Analysis of s-t symmetric classical S-matrices

TL;DR

This paper investigates the analytic structure of classical four-particle S-matrices with s-t crossing symmetry, revealing a regular pole spectrum and extending results to more complex cases with accumulating poles, including connections to the Coon S-matrix.

Contribution

It demonstrates that under certain conditions, classical S-matrices have equally spaced poles and extends these findings to cases with accumulating poles, linking to the Coon S-matrix.

Findings

S-matrices exhibit equally spaced poles under analytic conditions

Extension to S-matrices with accumulating poles matches Coon S-matrix spectrum

Encountered functions with non-isolated singularities resembling natural boundaries

Abstract

We analyze the complex analytic properties of Classical (tree-level) S-matrices for four scalar particles with s-t crossing symmetry, involving an infinite number of exchanges.
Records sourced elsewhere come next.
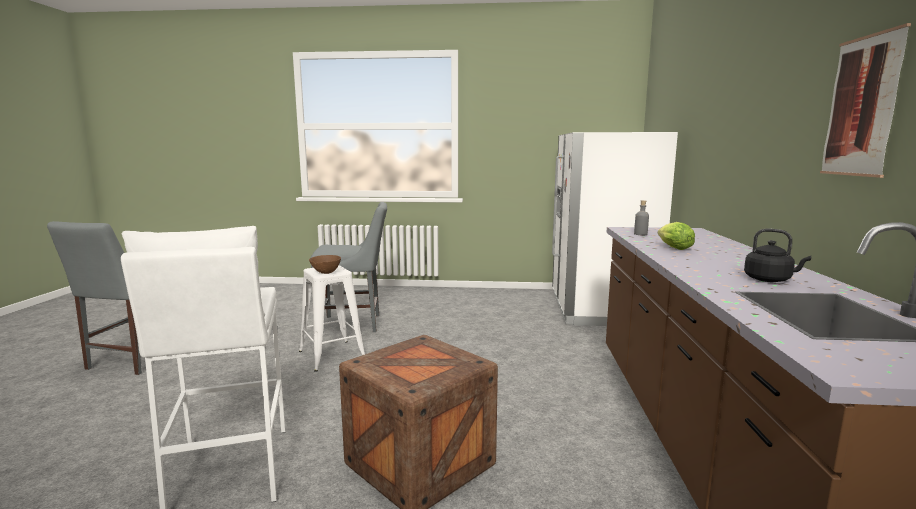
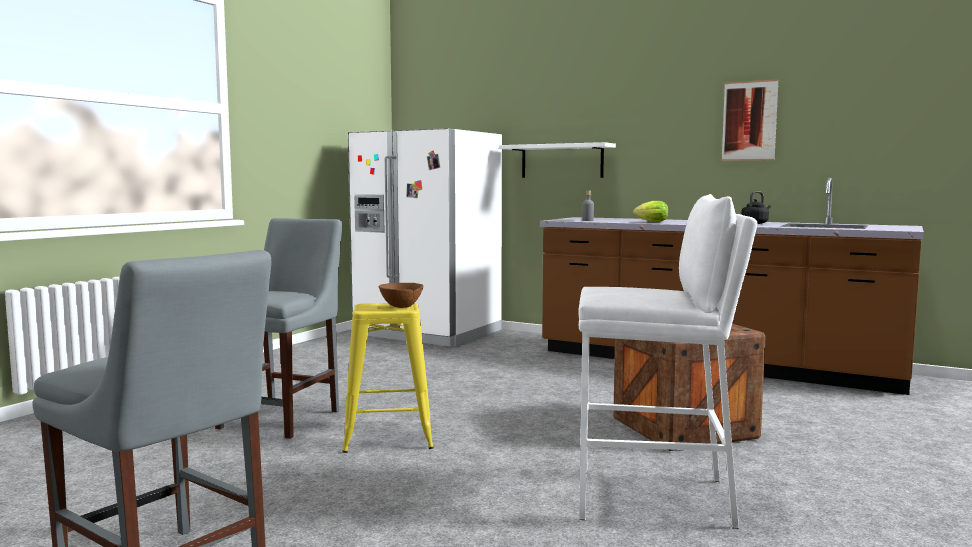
camera: 65 degrees left, 5 degrees down
white stool [299,265,365,372] -> yellow stool [342,303,434,453]
none -> white shelf [499,142,616,178]

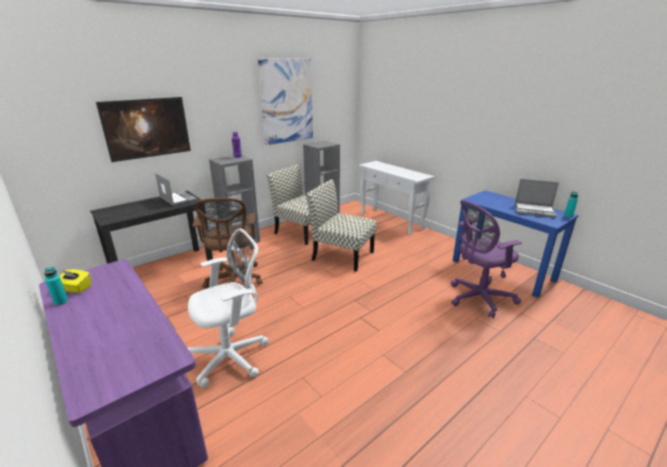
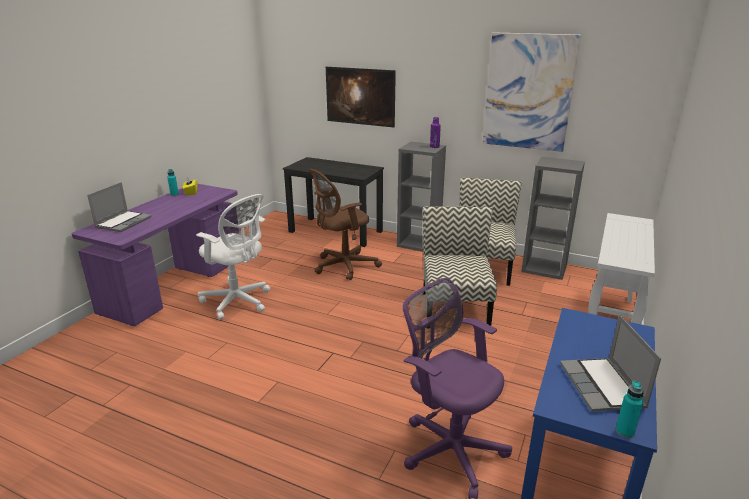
camera: 65 degrees right, 0 degrees up
laptop [155,173,197,206] -> laptop moved to [87,182,151,232]

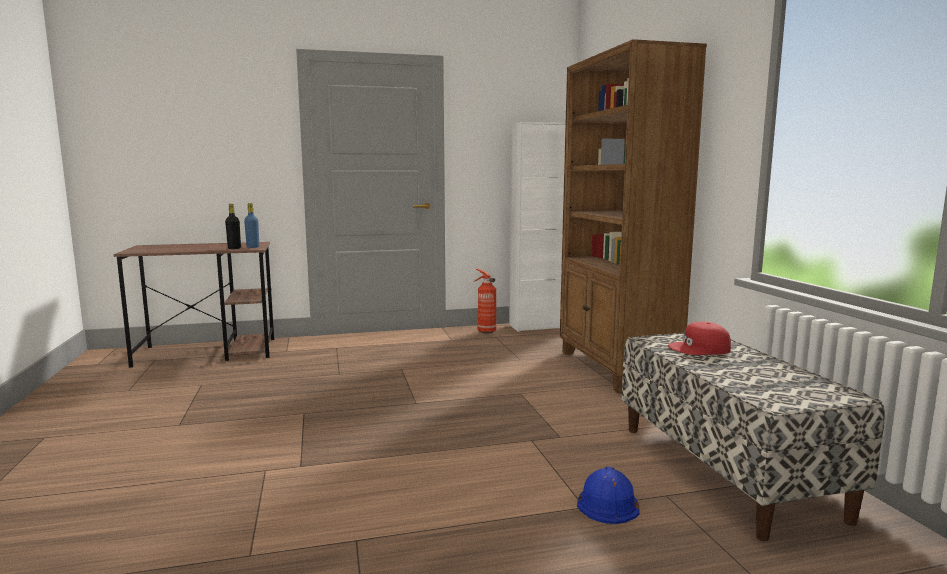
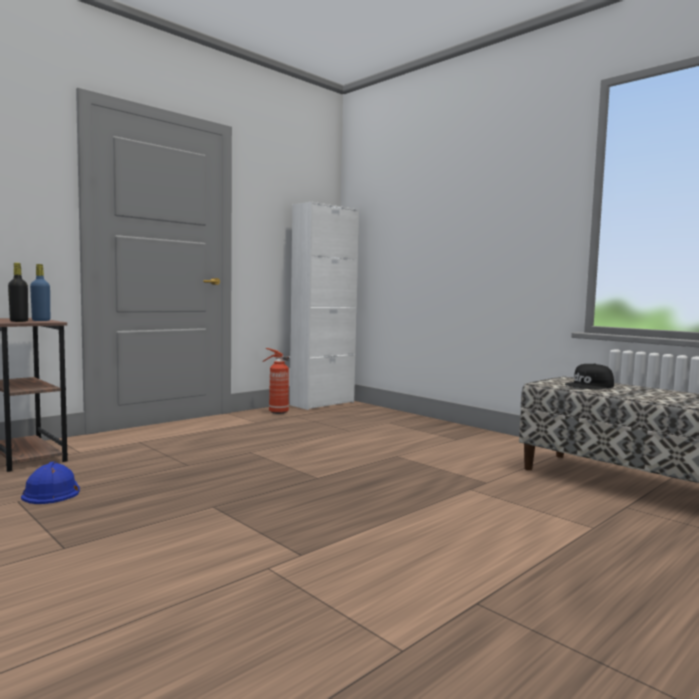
camera: 30 degrees left, 5 degrees down
brown bookcase [560,39,707,393] -> none
blue hard hat [577,467,640,524] -> blue hard hat moved to [21,462,80,504]
red cap [668,322,731,355] -> black cap [565,363,614,389]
Under suitable analytic conditions, we demonstrate that such S-matrices exhibit a spectrum of poles that is equally spaced. We extend this result to S-matrices with accumulating poles, proving that under analogous conditions, their pole spectrum coincides with that of the Coon S-matrix. The boundedness of the S-matrix in the Regge limit is not essential for our results. While studying S-matrices that do not meet the conditions of our theorems, we encounter functions that have novel non-isolated singularities akin to what is called the natural boundary.